◆ Brief 1: Repeat everything from "June 30, 2020" down to "via the Internet." in the return-to-school update, word for word.
◆ Brief 2: According to the return-to-school update, which door will students now use to enter E. Harris Brown?

The observances and protocols for daily attendance are posted on a separate document.  We have also listed issues that are still to be decided. 

As always, your input is welcome.

June 30, 2020

As we review your responses about returning to school, we notice that there are those of you who are not comfortable or are undecided.  First, the Board will discuss this and make a determination, but I believe we will create a hybrid model so that we can serve students both on-site and via the Internet.

In the meantime, I did a walk through with Dr. Kaufman and we are designing protocols for the return of those students whose families are comfortable.  We are early in the game on this and I am sure that we will design more details as we move forward.

First the entrance into E. Harris Brown will move to the side door.  That has a larger covered area for spacing the students. 

We will not use the lockers and hope to remove them entirely. Each student will have a bin which will be located throughout the rooms.  A staging area will be set up in order to take the student’s temperature and complete a brief daily questionnaire.

◆ Data excerpts:
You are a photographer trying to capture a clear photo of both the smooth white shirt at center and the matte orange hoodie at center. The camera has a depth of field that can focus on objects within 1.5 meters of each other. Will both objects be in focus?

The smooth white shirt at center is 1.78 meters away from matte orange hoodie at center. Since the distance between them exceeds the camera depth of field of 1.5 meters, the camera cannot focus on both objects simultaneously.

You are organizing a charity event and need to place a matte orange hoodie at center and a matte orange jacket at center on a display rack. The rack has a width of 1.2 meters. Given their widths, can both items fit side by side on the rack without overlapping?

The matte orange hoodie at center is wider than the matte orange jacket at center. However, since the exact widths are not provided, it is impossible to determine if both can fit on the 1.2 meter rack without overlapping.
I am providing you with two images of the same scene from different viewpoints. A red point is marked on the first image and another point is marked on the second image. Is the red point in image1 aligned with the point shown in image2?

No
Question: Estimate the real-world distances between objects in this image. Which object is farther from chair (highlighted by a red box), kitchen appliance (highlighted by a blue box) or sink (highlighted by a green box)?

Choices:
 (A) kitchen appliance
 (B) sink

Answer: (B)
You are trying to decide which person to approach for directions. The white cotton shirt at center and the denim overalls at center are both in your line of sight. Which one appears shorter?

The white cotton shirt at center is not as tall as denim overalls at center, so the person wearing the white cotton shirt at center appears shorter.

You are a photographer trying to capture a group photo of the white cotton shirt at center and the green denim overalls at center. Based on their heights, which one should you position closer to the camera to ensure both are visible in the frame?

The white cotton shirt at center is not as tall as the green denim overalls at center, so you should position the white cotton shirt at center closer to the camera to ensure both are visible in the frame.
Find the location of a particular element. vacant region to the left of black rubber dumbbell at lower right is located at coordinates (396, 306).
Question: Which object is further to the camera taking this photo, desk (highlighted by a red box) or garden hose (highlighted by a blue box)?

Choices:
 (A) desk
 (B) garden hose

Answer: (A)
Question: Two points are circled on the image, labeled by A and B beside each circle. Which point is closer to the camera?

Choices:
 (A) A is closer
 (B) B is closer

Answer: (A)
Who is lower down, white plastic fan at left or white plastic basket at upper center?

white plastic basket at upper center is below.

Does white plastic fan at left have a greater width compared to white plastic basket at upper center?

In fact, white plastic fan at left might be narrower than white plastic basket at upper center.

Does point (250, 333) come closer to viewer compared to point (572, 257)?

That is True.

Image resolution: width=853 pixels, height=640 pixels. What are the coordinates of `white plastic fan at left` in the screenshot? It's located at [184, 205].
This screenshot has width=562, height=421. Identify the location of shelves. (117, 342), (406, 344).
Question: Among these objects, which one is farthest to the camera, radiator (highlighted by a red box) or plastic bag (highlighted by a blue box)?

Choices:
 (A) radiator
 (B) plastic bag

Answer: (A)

◆ Response area 1:
June 30, 2020

As we review your responses about returning to school, we notice that there are those of you who are not comfortable or are undecided.  First, the Board will discuss this and make a determination, but I believe we will create a hybrid model so that we can serve students both on-site and via the Internet.

◆ Response area 2: The side door.